◆ **EXCERPTED TEXT**:
--*--
You hear a lot of people saying that someone works well under pressure, or companies posting job descriptions that include the requirement that applicants work well under pressure.
The truth is that nobody works well under pressure. Period.
Someone may work better than a random sampling of people when put under pressure, but that’s not the same thing.
What most people consider to be “working well under pressure” generally comes down to three things – training, emotional detachment, and luck.
Training
It’s a common saying in the social circles of people who operate in high pressure situations (think special forces, EMT’s, etc) that “People don’t rise to the occasion. They fall to the level of their training.”
Pressure doesn’t bring out “the best” in you. It shows what you’ve been learning while you weren’t under pressure. It’s why you have so much repetition in training for the military or in martial arts. If you do it often enough, it’s more likely to become “second nature” – sometimes to the point of being ingrained as a spinal cord level reflex.
That’s not to say that you will do it nearly as well under pressure as you do when you’re training, but that training makes it more likely that you’ll at least be able to do it at all.
(For those of you who think otherwise, the United States military makes manuals for pretty much everything that you might have to do in the field – partially because they know how likely it is that people in the field will freeze up or forget their training).
Emotional Detachment
There are a couple of kinds of emotional detachment that I’d like to cover here.
The first is a form of emotional detachment where you legitimately don’t really care about the person or situation that’s causing the pressure. It’s caused by a lack of empathy and usually isn’t healthy for either you or the people around you.
That’s not to say that you have to care viscerally about every situation that you land in, but if you don’t care about them at all, that’s generally a really bad sign.
The other form of emotional detachment is an active choice (and often involves training to get to that point – imagine that).
It’s the ability to take a breath, step back emotionally from something you would otherwise be very invested in, and focus on now. You take the short-term action of actively ignoring the past, focus on the space right in front of you, and dedicate yourself to getting through the next five minutes because the only thing that exists at this point is right now. And then you keep doing that until you’re out of the crisis situation.
That works for very short-term situations if you can pull it off. For longer term situations, you set a goal to reach and then reassess (I’m going to keep going for 3 miles, then I’ll eat. After you eat, you have the energy to keep going and you set your next, fairly short-term goal. Lather, rinse, repeat).
--*--
◆ **LISTED ENTRIES**:
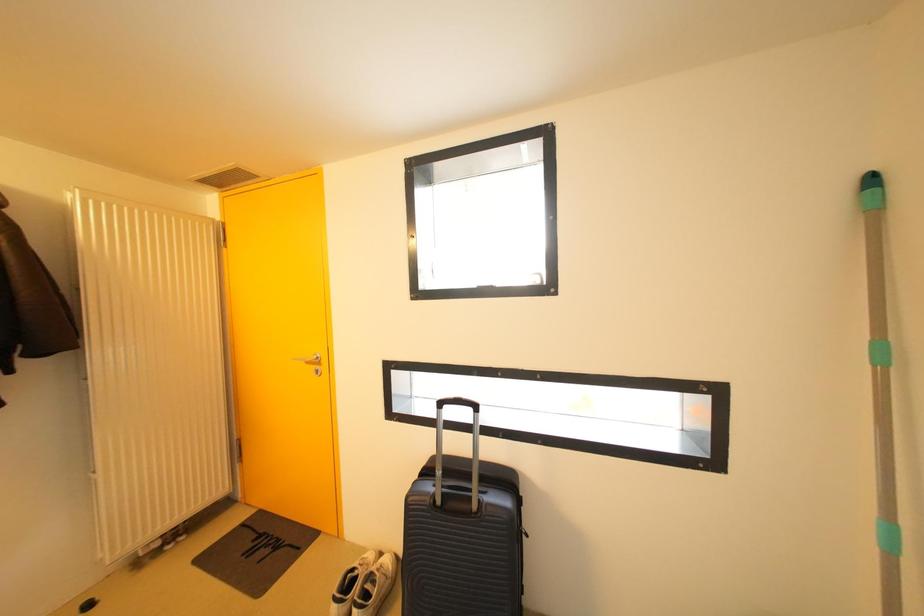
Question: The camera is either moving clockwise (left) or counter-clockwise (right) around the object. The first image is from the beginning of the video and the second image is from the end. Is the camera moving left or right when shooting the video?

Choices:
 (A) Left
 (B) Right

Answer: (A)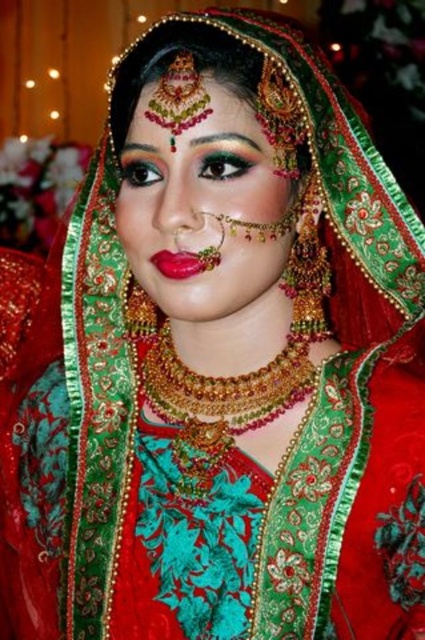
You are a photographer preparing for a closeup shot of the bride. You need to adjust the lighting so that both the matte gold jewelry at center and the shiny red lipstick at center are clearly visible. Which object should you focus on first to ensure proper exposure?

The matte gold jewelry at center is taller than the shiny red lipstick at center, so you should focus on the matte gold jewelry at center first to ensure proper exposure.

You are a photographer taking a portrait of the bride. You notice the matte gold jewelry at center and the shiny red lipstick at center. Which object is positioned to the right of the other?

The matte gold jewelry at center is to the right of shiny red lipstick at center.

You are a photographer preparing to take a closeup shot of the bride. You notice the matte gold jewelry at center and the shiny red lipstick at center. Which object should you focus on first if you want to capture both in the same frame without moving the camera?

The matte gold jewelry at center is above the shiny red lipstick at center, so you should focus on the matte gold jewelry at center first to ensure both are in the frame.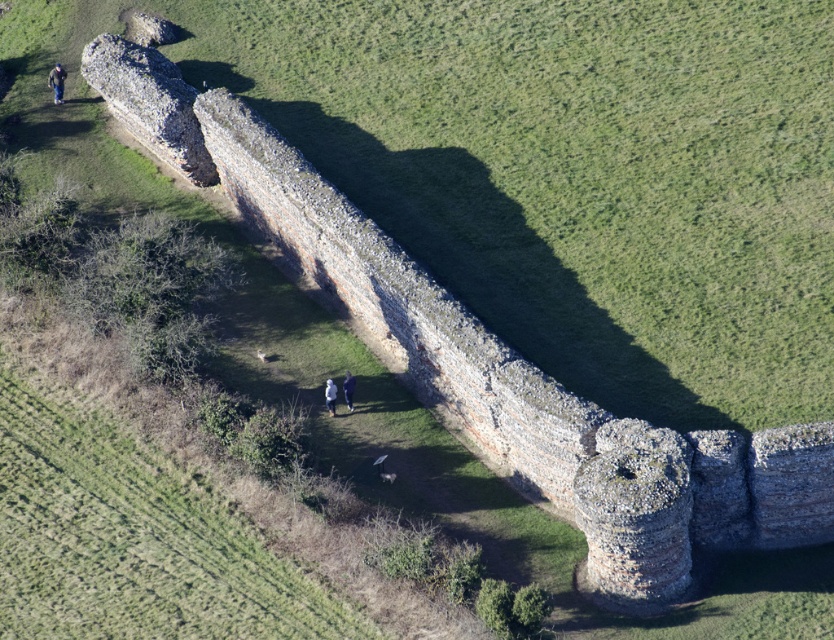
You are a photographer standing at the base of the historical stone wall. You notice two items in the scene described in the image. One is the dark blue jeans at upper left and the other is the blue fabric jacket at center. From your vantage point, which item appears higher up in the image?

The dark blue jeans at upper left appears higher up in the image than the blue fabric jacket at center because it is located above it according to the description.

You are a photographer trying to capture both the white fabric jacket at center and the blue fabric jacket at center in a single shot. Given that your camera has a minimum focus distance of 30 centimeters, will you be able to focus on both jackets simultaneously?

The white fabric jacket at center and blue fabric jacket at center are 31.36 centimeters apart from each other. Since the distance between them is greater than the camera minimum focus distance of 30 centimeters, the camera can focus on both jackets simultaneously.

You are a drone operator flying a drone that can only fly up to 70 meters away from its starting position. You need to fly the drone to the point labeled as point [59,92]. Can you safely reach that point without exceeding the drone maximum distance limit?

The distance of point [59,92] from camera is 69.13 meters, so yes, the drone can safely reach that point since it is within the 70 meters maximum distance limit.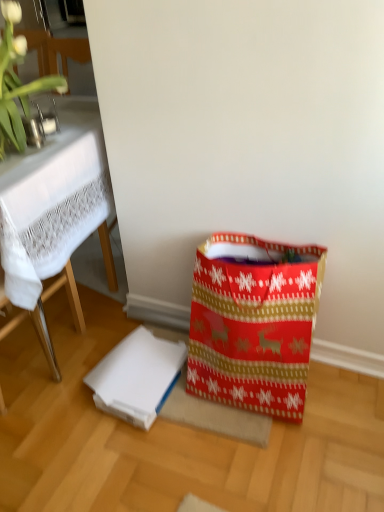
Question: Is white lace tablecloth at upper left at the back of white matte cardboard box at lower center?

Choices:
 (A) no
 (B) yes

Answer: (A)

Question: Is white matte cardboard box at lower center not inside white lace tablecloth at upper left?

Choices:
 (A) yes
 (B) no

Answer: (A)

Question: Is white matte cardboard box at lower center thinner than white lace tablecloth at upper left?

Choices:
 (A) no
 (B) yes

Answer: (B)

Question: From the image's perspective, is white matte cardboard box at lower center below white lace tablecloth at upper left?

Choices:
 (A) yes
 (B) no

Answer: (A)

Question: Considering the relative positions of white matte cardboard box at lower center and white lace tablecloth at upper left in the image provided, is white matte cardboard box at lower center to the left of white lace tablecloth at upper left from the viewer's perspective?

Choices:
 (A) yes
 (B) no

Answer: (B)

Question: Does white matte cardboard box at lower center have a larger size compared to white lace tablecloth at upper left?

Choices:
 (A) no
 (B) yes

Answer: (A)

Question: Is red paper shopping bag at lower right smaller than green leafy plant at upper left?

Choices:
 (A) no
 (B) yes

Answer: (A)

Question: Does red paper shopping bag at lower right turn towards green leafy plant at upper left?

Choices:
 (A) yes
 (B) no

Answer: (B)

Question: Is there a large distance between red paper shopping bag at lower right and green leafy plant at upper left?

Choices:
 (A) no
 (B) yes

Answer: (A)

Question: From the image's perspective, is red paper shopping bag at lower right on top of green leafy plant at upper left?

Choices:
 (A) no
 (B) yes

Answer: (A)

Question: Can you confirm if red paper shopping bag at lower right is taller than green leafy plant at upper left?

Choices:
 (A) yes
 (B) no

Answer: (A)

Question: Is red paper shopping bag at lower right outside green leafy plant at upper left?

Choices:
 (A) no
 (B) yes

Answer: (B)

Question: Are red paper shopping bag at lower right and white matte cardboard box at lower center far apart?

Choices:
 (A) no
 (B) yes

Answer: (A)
--*--
◆ **WHAT YOU WILL DO**:
1. Reproduce the passage of the essay on working under pressure from "The truth is" up to and including "the same thing.".
2. Continue the essay on working under pressure, starting after its last sentence.

◆ **ANSWER LIST**:
1.
The truth is that nobody works well under pressure. Period.
Someone may work better than a random sampling of people when put under pressure, but that’s not the same thing.

2.
Afterward, you give yourself the time and space that you need in order to fall apart and process everything that happened. It’s a sort of short-term loan that often comes with heavy interest. I speak from experience.
Luck
The last item in the list is both the most overlooked as well as usually one of the most important.
Luck plays an outsized role in what we do on a regular basis, but it plays an even larger role in high stress or crisis situations.
You can only control your own actions, and if something happens that doesn’t line up with what you’ve done, the entire thing can come crashing down.
During normal situations, you can more easily come up with a decent response to things not going your way, but during a high-pressure situation, it’s much much more difficult for you to respond to the unexpected.
You cannot plan for the unexpected. You can only prepare to be surprised.
In a high pressure situation, your ability to effectively cope with surprises is reduced drastically. A lot of the people who get praised for “doing so well” under pressure got incredibly lucky. Don’t let anyone try to convince you otherwise.
What should we do instead?
Given that nobody works well under pressure, what should we do to make sure people do work well?
The answer to that is fairly straightforward (though sometimes difficult to actually accomplish) – you work to take away as much of the pressure as is reasonably possible.
If you’re leading a team, provide them the cover and psychological safety that they need to do good work. Reassure them that mistakes will happen and that they aren’t going to be taken to task for things beyond their control.
Don’t get me wrong, this is an incredibly difficult thing to actually do because it requires not only that you reassure your team, but that you push back against the people above and to the sides of you in order to make it more than lip service. It is, however, a sign of real leadership.
I know that some people are going to say “that’s great for production going down, but what about ‘real’ high-pressure situations?”
The thing is that it’s true of both the office and in crisis situations where lives may be at risk.
One of the first things you need to do in order to get a group of people out of a life or death situation is to calm them down because panicked people are prone to make even more mistakes (and that’s if they don’t completely freeze up).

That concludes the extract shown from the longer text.